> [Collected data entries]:
______________________________
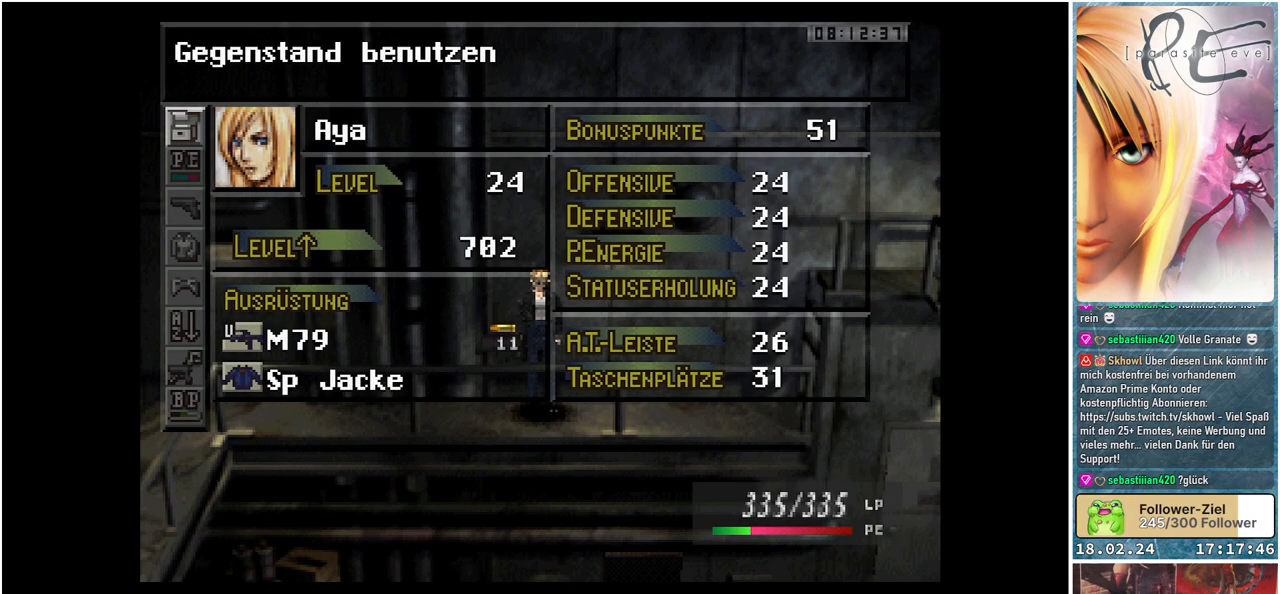
{"buttons": [], "events": []}
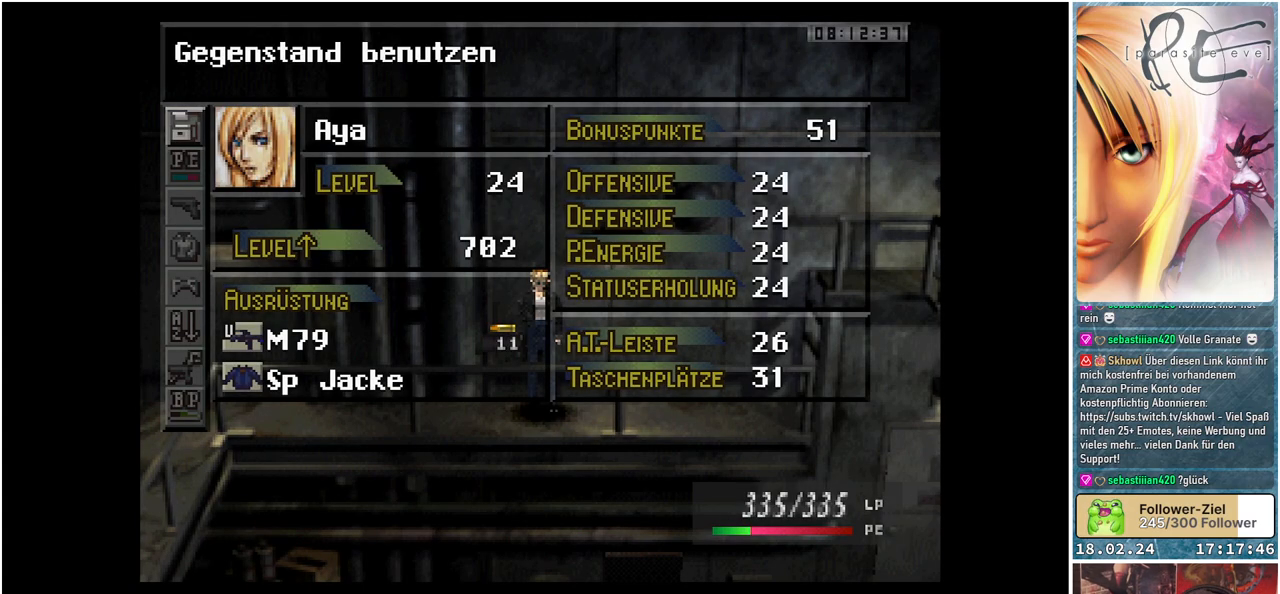
{"buttons": [], "events": []}
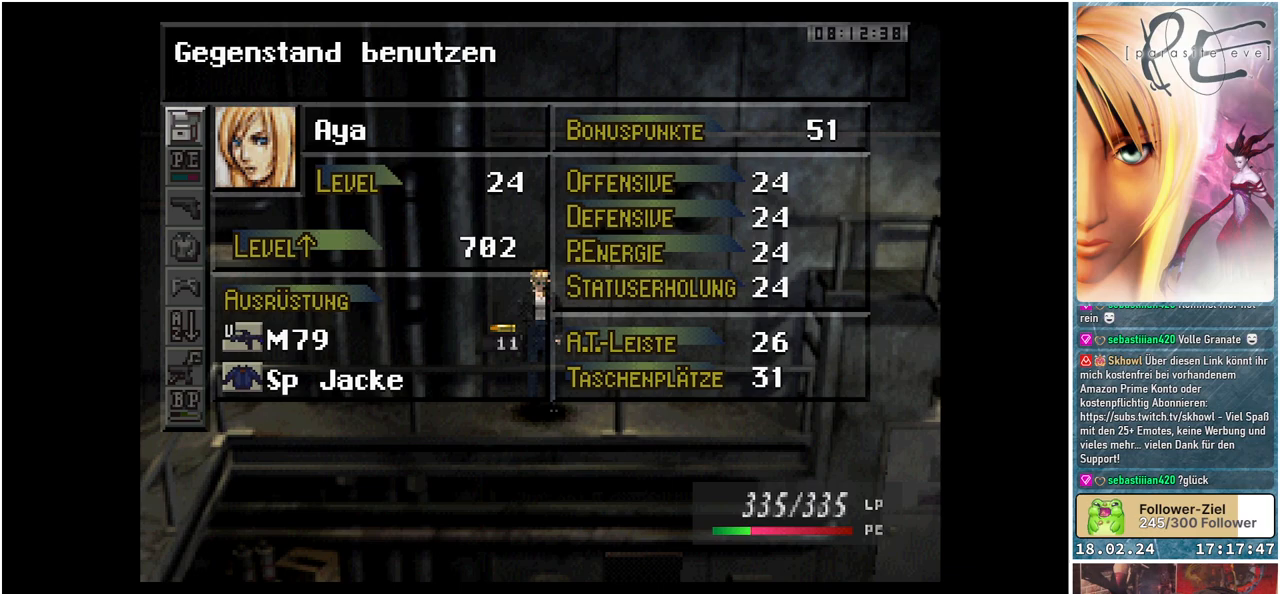
{"buttons": [], "events": [[117, "DPAD_DOWN", "down"], [267, "DPAD_DOWN", "up"], [350, "DPAD_DOWN", "down"], [450, "DPAD_DOWN", "up"]]}
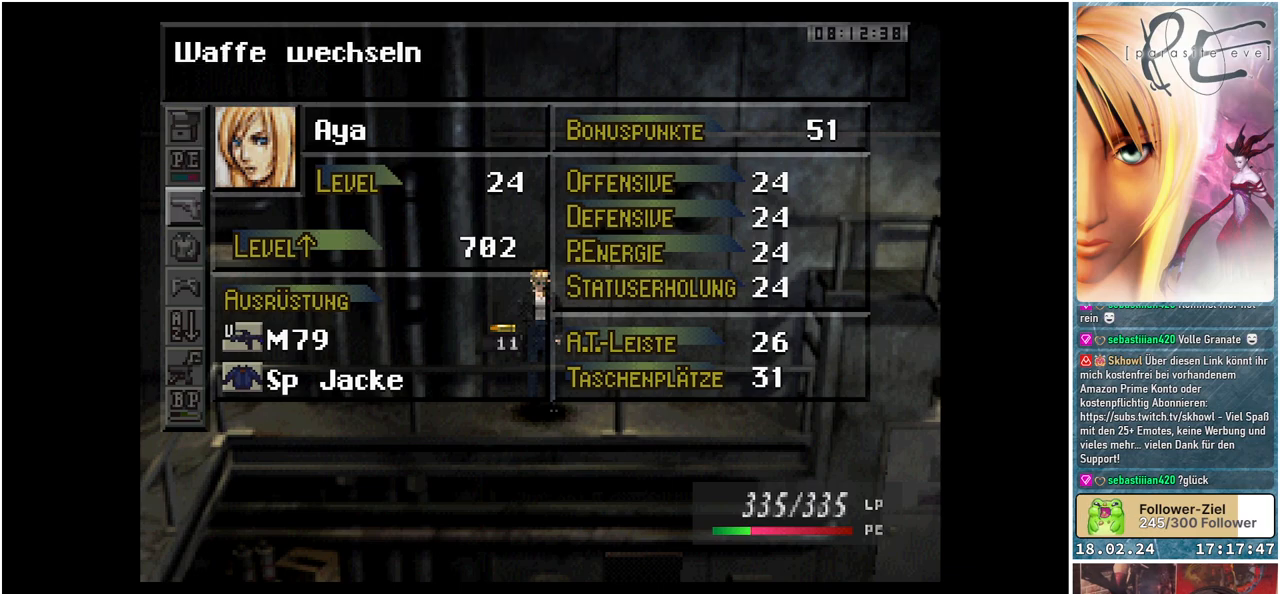
{"buttons": [], "events": [[67, "A", "down"], [217, "A", "up"]]}
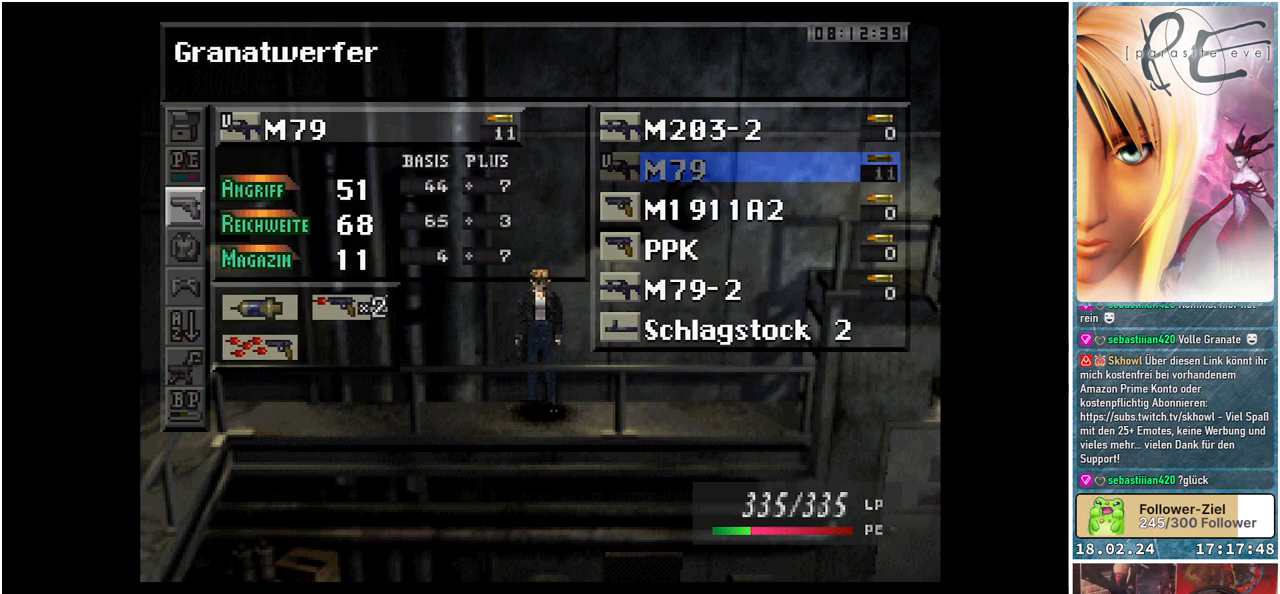
{"buttons": [], "events": []}
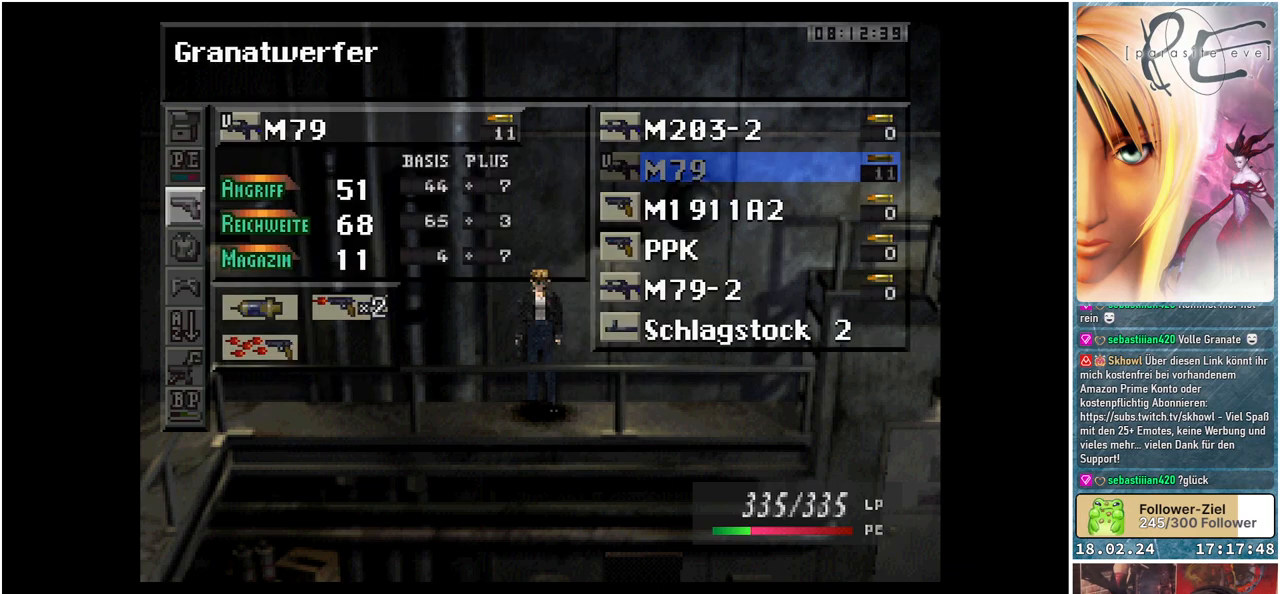
{"buttons": [], "events": []}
______________________________
> [WORK TO BE COMPLETED]: Repeat the data exactly as given. Keep every picture out of the copy.

> [FINISHED TASK]:
{"buttons": [], "events": []}
{"buttons": [], "events": []}
{"buttons": [], "events": [[117, "DPAD_DOWN", "down"], [267, "DPAD_DOWN", "up"], [350, "DPAD_DOWN", "down"], [450, "DPAD_DOWN", "up"]]}
{"buttons": [], "events": [[67, "A", "down"], [217, "A", "up"]]}
{"buttons": [], "events": []}
{"buttons": [], "events": []}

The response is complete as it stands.